● Work item A
Answer these questions using the seminar announcement below:
(i) On what date is the seminar held?
(ii) What class of techniques does the talk present?
(iii) What was the time series modeling built from?
● Work item B
Print the part of the seminar announcement below from "Likely system invariants" to "invariant detection approaches.".

● Given text
-- Opening Marker --
Prof. Santonu Sarkar
Department of Computer Science
and Information Systems,
Birla Institute of Technology
and Science (BITS) Pilani,
K.K.Birla Goa Campus, India
 

 

Date:

Time:

Venue:

 

November 21, 2017, Tuesday

4:00pm - 5:00pm

Seminar Room 3.1, Level 3
School of Information Systems
Singapore Management University
80 Stamford Road
Singapore 178902

We look forward to seeing you at this research seminar.

ABSTRACT

An important research area for the Software Science group at BITS Pilani Goa campus is software analytics for dependable systems, which essentially is a data driven approach to enable people and systems to obtain insightful and actionable information. In this talk we present a class of techniques, known as invariant mining, that have been applied on operational data of cloud based systems to obtain latent anomalies in the execution behaviour of the system. The idea of invariant based detection and monitoring can be used to support a variety of activities; on line anomaly detection through system monitoring to avoid an imminent failure, or post mortem for troubleshooting. The usage scenarios can be capacity planning and detection of failures, execution anomalies and violations of Service Level Agreements.

Likely system invariants are properties that are expected to hold in normal operating conditions of computing systems. Their violation is indicative on runtime anomalies. Invariants are mined offline from training datasets, or they are dynamically inferred during execution. In this talk we present a flow-invariant and value based invariant detection approaches.

From a SaaS application log, we created a time series based modelling to capture various flow-invariants. Detection capabilities of identified invariants are then tested on a portion of available logs, showing that the tool is able to filter information useful for administrators to pinpoint error conditions that usually go unnoticed by the operations personnel. Typically, these invariants can be used to monitor service level agreement violations.
-- Closing Marker --
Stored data
-- Opening Marker --
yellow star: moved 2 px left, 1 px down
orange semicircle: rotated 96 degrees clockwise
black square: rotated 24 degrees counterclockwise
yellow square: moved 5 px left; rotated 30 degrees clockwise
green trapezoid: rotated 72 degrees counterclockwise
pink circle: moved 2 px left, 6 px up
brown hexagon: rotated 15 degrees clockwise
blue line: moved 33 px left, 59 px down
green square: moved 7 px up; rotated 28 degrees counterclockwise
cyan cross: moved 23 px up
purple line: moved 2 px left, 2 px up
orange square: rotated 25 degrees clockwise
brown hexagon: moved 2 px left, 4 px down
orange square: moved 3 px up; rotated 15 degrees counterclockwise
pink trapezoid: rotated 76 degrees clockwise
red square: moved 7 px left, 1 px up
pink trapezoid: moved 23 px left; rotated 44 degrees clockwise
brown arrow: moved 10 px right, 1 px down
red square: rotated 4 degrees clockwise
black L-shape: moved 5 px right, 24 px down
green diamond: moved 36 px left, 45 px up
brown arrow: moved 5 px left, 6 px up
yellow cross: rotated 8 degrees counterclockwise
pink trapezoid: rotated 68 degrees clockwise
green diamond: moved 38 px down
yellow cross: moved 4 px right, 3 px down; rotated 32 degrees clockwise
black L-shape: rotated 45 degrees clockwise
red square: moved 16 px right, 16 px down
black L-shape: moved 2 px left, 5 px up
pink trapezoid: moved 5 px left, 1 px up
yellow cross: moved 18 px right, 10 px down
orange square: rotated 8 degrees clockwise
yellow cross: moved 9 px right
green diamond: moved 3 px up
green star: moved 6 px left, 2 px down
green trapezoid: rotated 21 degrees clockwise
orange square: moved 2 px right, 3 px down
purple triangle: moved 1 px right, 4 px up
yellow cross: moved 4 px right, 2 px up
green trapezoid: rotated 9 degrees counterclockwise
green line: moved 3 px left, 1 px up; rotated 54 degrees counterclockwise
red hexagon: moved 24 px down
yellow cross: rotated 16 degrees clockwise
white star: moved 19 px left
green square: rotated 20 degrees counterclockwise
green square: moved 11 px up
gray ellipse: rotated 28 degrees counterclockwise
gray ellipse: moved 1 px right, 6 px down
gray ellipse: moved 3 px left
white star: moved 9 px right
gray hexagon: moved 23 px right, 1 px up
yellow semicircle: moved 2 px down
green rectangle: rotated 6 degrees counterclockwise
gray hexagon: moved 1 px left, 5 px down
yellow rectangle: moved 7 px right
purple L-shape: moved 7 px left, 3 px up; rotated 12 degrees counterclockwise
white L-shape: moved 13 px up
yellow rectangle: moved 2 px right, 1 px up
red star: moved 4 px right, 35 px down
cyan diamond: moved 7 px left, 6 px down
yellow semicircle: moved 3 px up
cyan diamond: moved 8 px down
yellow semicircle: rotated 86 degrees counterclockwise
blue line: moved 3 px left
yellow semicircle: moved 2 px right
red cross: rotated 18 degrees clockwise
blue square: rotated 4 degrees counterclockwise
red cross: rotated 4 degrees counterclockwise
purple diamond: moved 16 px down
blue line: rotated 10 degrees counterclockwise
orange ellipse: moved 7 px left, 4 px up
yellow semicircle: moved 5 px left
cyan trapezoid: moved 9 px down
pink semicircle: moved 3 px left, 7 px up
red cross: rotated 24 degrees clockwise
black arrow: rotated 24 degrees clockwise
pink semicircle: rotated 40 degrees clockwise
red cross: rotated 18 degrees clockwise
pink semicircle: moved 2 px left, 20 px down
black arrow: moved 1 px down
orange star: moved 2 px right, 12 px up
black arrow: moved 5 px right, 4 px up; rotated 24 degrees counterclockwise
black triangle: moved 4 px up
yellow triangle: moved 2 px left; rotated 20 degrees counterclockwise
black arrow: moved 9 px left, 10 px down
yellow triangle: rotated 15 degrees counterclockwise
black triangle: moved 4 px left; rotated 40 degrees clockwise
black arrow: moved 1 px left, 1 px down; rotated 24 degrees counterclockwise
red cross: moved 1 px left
-- Closing Marker --
● Exercise answer A
(i) November 21, 2017, Tuesday
(ii) Invariant mining
(iii) A SaaS application log

● Exercise answer B
Likely system invariants are properties that are expected to hold in normal operating conditions of computing systems. Their violation is indicative on runtime anomalies. Invariants are mined offline from training datasets, or they are dynamically inferred during execution. In this talk we present a flow-invariant and value based invariant detection approaches.